Who’s Afraid of Virginia Woolf?
There are few things more dispiriting in the theatre than a director who mistakes themselves for God. Mercifully, Peter Goers is content to be mortal, and it serves Edward Albee very well. His production of Who’s Afraid of Virginia Woolf? is sharp, clean, and mercilessly engaging—without a whiff of the self-indulgent “innovation” that too often smothers plays under the wet blanket of directorial genius. Here, the words are the thing, and what words they are: Albee’s lacerations land with a sting that feels both eternal and horribly fresh.
George (Brant Eustice) and Martha (Martha Lott) are the sort of married couple who should be kept behind glass, lest their habits prove contagious.

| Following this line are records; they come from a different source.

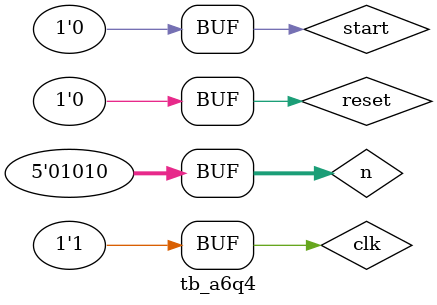
<source format=sv>
module a6q4(
	input logic clk, start, reset,
	input logic [4:0] n,
	output logic done,
	output logic [31:0] F, f1, f2,
	output logic [2:0] state
);

//logic [31:0] f1, f2, temp;
logic [4:0] counter;
//logic [2:0] state;

parameter init = 3'b0_00;
parameter idle = 3'b0_01;
parameter add = 3'b0_10;
parameter fin = 3'b1_11;

assign done = state[2];

always_ff @ (posedge clk) begin
	case(state)
		init: begin
			f1 <= 1'b1;
			f2 <= 1'b1;
		end

		idle: counter <= n-1;

		add: begin
			f2 <= f1+f2;
			f1 <= f2;
			counter <= counter - 1;
		end

		fin: F <= f2;
	endcase
end

always_ff @ (posedge clk, posedge reset) begin
	if(reset) state <= init;
	else begin
	case(state)
		init: state <= idle;
		idle: if(start) state <= add;
		add: begin
			if(counter > 2) state <= add;
			else state <= fin;
		end
		fin: state <= init;

	endcase
end
end

endmodule


`timescale 1ns/1ns
module tb_a6q4();

logic clk, start, done, reset;
logic [4:0] n;
logic [31:0] F;
logic [31:0] f1, f2;
logic [2:0] state;

a6q4 assignment6q4(.clk(clk), .start(start), .n(n), .done(done),
	.F(F), .f1(f1), .f2(f2), .reset(reset), .state(state));


always begin
	clk = 0; #2; clk = 1; #2;
end

initial begin
	#1; reset = 1; #2; reset = 0; #6; n=5'd10; start = 1; #2; start = 0;
end


endmodule

</source>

They drink like sailors and fight like prize-fighters, dragging their hapless guests Nick (Chris Asimos) and Honey (Jessica Corrie) into their midnight carnival of cruelty. What begins as “fun and games” turns, with the inevitability of a hangover, into Act Two’s “Walpurgisnacht” - a witching hour of rage - and ends with Act Three’s so-called “Exorcism”, where the illusions collapse and all that remains is raw, unlit truth.

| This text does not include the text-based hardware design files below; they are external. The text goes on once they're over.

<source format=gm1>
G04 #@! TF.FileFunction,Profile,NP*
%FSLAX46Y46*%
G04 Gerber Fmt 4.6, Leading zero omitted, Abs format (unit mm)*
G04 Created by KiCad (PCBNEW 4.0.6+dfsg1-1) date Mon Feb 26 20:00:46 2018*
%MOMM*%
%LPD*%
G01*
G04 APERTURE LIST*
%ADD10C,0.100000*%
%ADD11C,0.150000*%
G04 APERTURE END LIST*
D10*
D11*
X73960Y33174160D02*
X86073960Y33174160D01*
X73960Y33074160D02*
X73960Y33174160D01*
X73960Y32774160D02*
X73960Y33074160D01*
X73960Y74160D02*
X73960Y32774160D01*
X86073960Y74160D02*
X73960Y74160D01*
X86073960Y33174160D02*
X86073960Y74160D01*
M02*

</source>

Martha Lott and Brant Eustice do not merely play George and Martha, they inhabit them with a ferocity that makes one want to both applaud and call for reinforcements. Their timing is razor-edged, their cruelty dazzlingly articulate, their vulnerability all the more unbearable for being so hard-won. One cannot say they are “like” any other George and Martha, because that would suggest comparison is possible. It isn’t. They are definitive.
Goers deserves full credit not only for his direction but also for set and costume design. He understands that Albee is, above all, a poet of confinement. His plays trap us in a room where the walls inch closer with every line. Too many directors fling the doors open to “reinterpret”; Goers keeps them bolted shut, and the result is claustrophobic, bristling, and entirely correct.
The final scene - George and Martha stripped of their illusions - was theatrical alchemy: no tricks, no gimmicks, just the raw ache of two ruined people clinging to each other because there is nothing else left. If you felt nothing, I envy your insulation.
This is not merely a good production; it is a necessary one. Holden Street Theatres has given us Albee the way he ought to be - cruel, witty, and devastatingly true.
Four stars. And one more, hidden in the ice bucket.